_Text excerpt_
[Date Prev][Date Next][Thread Prev][Thread Next][Date Index][Thread Index]

Re. new process synchronisation primitives ...



Hi ev'rybody,

Shame about the T9000.

Now, for something much more fun ... Rick wrote:

> {{{  Abstract Data Types
>  
> <snip>
>  
> >Although users have visibility of the data structures used for each primitive,
> >advantage must *not* be taken of this visibility.  Components of the data
> >structures must *not* be accessed directly by user programs.  Instances of
> >the primitives may *only* be operated on by calling the PROCs and FUNCTIONs
> >provided.
> 
> Maybe there's scope here for syntax to declare a DATA TYPE without
> defining it. This is probably tricky ground, but the advantage of
> declaring a DATA TYPE in a #INCLUDE file and defining it separately in a
> #USE module would be to give private scope to the elements within the
> DATA TYPE. Getting dangerously 
> O.O. ...    :-)

occam3 supports proper ADTs ... see page 98 of the draft reference manual.
I think it goes like this (I don't have the manual in front of me!):

--------------------------------------------------------------------------------

  LIBRARY            -- separatly compiled unit (should have a name!)

    EXPORT

      DATA TYPE NAME SEMAPHORE:

      PROC initialise.semaphore (SEMAPHORE s, VAL INT count):
      PROC claim.semaphore (SEMAPHORE s):
      PROC release.semaphore (SEMAPHORE s):
    
    FROM

      ...  body (full implementations of the above)

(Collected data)
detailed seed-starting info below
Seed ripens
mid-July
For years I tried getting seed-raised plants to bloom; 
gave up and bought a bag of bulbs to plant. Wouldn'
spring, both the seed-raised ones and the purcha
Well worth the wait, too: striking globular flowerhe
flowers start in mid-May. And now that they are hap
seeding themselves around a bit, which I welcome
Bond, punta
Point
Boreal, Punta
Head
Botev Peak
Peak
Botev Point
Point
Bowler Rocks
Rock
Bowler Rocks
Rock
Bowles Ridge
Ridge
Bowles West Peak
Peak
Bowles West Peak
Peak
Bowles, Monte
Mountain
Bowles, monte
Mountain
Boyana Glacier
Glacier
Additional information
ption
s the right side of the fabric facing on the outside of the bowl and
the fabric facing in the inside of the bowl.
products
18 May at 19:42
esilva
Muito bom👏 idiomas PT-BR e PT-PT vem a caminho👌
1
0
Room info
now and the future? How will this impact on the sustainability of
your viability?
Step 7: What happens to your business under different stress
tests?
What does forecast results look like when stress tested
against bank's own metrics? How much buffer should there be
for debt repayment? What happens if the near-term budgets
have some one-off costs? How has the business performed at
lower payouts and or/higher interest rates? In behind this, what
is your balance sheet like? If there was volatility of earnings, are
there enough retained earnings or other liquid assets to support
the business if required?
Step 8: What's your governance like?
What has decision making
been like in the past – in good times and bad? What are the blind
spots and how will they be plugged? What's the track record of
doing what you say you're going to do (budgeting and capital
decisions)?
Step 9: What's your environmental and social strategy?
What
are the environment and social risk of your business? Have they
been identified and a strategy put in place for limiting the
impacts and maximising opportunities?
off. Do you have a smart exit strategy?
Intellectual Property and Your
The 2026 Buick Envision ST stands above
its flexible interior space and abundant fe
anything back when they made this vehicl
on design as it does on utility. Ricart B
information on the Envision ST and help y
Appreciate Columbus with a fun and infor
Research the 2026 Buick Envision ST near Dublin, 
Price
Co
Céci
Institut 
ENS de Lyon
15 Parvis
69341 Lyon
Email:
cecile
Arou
---
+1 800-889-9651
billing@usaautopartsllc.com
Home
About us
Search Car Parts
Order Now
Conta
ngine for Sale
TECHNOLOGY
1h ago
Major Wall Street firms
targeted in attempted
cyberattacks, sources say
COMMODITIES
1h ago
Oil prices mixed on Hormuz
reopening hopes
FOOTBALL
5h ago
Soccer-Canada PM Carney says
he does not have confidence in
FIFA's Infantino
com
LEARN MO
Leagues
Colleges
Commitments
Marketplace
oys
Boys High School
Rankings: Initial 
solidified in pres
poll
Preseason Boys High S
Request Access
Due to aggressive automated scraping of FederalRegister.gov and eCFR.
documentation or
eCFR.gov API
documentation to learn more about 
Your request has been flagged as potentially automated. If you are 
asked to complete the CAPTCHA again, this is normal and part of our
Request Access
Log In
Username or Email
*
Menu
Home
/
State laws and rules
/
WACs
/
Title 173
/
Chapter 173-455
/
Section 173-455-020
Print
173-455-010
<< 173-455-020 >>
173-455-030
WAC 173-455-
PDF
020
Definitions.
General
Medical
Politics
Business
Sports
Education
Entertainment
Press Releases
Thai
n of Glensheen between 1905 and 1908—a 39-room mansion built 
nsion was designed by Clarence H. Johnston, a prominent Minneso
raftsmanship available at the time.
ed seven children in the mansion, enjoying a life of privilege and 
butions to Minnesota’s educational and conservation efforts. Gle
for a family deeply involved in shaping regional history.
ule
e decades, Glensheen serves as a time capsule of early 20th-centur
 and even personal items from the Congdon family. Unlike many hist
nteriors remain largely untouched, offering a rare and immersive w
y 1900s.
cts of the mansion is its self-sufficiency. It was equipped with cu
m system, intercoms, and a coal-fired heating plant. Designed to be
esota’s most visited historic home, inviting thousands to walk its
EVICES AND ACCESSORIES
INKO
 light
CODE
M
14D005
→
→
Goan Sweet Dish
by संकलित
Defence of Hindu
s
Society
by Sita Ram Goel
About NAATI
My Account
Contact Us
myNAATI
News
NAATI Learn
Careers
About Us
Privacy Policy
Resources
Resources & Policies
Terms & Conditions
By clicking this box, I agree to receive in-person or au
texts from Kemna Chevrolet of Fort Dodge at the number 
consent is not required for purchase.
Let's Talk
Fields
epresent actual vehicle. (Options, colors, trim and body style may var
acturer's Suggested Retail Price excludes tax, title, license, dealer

_Assigned task 1_
Reproduce word for word the part of the occam mailing-list post that opens with the words containing "I think it goes" and closes with "have a name!)".
_Assigned task 2_
Resume the occam mailing-list post at the point where it stops.
This data has no connection to the occam mailing-list post.

_Written answer 1_
I think it goes like this (I don't have the manual in front of me!):

--------------------------------------------------------------------------------

  LIBRARY            -- separatly compiled unit (should have a name!)

_Written answer 2_
  :

--------------------------------------------------------------------------------

> {{{  RESOURCEs
>  
> {{{  Differences between this prototype and T9000 RESOURCEs
>  
> <snip>
> 
> >However, the T9000 implementation is crucially different.  Only the server
> >is aware of the sharing and it's this that enables the direct implementation
> >of a distributed shared channel.
> 
> N.B. the CLAIM is still important - it is the means by which the
> compiler ensures correctness of the program.

Definitely!  occam3 clients of a SHARED channel need to know it's shared and
so does the server end.  The T9000 RESOURCE implementation does not need the
clients to know and the SEMAPHORE implementation does not need the server to
know -- but, whichever implementation is used, the compiler and language still
make both ends know (for reasons of being able to check security).

> {{{  RESOURCEs versus SEMAPHOREs for SHARED channels
> 
> <snip>
> 
> >  o The SHARED channel isn't actually shared!  We still have to define and
> >    wire up a private channel between each client and the server.
>  
> Isn't this bound to be the case for a distributed-memory implementation?

No.  The SEMAPHORE implementation of a distributed-memory SHARED channel only
requires one virtual channel (or channel-pair) from each processor containing
a client to the processor containig the server.  Multiple clients in the same
processor share that single virtual channel (or channel-pair) using a local
SEMAPHORE.  The RESOURCE implementation requires a virtual channel (or
channel-pair) from *every* client to the server.

I will write up the SEMAPHORE-distributed SHARED channel real soon now (:-).
We will support this under KRoC for workstation clusters (:-).

Note that for a (virtual) shared-memory multi-processor, the simple scheme
with SEMAPHOREs will work directly (modulo the same modifications we will
have to make to CHANs to enable them to work properly in such an environment).

> It seems to me that the advantages/disadvantages of each balance out
> fairly evenly. SEMAPHOREs might be considered a desirable addition to
> occam if it were to support efficient shared memory accessing, but this
> may well be without the normal provability benefits of occam programs.

I'm not proposing ever making SEMAPHOREs visible at the language level --
well, probably not!  Direct use of SEMAPHOREs enable their misuse.  But
they seem to be very useful to implement higher-level ideas (like SHARED
channels) that can be made secure.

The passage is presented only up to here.